I remember leaving the party and seeing the capitol records building and believing that when (although this word now feels like if) I move to Los Angeles I will live in Beachwood Canyon.
[ AUTHOR’S NOTE: In the spirit of transparency I really hate mentioning my ex boyfriend because it sounds childish, embarrassing, cliché, and also passé. It was a long time ago and now I am just realizing that it probably is only cringey to me, but nonetheless please accept my apology]

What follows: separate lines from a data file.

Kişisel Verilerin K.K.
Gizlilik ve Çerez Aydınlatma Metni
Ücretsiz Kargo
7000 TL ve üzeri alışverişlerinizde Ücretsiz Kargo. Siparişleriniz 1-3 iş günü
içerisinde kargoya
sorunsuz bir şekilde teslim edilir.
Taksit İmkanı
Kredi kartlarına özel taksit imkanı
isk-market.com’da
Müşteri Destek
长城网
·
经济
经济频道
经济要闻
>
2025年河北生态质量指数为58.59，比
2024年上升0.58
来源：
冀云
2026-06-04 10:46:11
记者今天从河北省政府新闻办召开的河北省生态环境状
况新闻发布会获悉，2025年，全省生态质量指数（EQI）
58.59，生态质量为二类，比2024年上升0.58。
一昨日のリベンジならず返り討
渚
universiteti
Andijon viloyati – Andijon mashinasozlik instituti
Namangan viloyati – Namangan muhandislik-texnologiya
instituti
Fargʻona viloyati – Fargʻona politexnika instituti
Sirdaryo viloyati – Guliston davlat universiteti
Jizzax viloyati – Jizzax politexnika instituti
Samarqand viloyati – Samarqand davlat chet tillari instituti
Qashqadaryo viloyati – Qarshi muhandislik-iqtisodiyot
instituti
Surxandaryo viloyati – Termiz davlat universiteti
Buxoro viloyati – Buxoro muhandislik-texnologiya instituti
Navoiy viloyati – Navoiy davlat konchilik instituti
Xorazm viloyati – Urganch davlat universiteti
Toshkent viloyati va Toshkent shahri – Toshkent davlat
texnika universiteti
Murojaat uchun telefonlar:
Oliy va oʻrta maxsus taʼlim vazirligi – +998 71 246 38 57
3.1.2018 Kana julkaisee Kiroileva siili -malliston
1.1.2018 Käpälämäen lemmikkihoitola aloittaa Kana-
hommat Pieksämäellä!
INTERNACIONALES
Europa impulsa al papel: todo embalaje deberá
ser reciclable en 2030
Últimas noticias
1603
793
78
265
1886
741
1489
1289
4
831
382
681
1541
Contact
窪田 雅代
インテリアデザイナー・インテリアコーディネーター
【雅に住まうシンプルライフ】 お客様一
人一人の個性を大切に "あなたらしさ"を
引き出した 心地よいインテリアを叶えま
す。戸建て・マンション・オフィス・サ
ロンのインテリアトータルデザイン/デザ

I got a text from my ex boyfriend asking me to meet him. He was driving up from Mexico and I was just leaving Los Angeles. We met on the crumbling bluff we spent our first date on almost exactly 3 years ago. He was just camping in Mexico for the past few days. I remember being so excited to hear about it because for so long I heard him say how much he wanted to camp in Mexico. He smelled salty and looked tired. I remember being so excited to tell him about Maude, the girl with fake lips who made me want to actually write something. Maude told me “some people’s happy, is your unhappy” and I relayed that to Riley, although I think the point probably fell flat. I felt so confident in the possibility of this next year. He asked what was going to happen. He meant with us and I thought about my life in general. We said our final salty eyed goodbye and I was annoyingly reassuring that everything was going to be okay. And everything did turn out okay.
It turned out even better than okay. Since then I have had something to write about once a week and generally feel very happy. This marks week 41 out of 52. Which means that I have to have 11 more things to say to uphold my side of an imaginary contract I have with myself.
This past week was full of slight moments that would have been each worthy of their own time. Like what Chloe and I talked about at the beach. She told me what kind of guy I would marry which led us to talk about that thing when you are so eager for what is to come that sometimes it can rob what you already have in your hands. We swam in the cool water laughing and tried to make sand castles. We walked down to the nude beach section while tracing other people’s sandy fossil footsteps. Later that night we bought felt dolls Erica made that matched our outfits–it was serendipitous. Then we went to Zeitgeist and we saw the Karaoke King of San Francisco from afar, meanwhile we sparked up a conversation with Jimmy. Jimmy has his own drink named after him at Zeitgeist and we found it funny he did not buy us one. Then on Sunday the sun was still out and it was still hot. I saw one of my favorite bands play one of my favorite songs and it was the right amount of exciting and underwhelming (I wish it was louder). Later, Chloe and I went night swimming because Charlie called me and we were catching up for so long that the sun fell. These were all things that I feel like I am not done with. Things that I have to write down and ponder.
A few weeks ago the writer Melissa Febos came and did a reading for my program. She said that when she writes she does not write for a targeted audience, but rather a younger version of herself. She described this relief when works of her’s have been published. There is anguish in the editing phases. Many eyes and ideas, but once it is out there it is out there. So, for 41 weeks I have told myself no one reads whatever it is that I am saying because I do not think I write for anyone. I write because it feels like the most normal thing for me to do. Because I have things on my mind and because 41 weeks ago I wrote something and shared it on a Wednesday and did it 40 more times after the fact.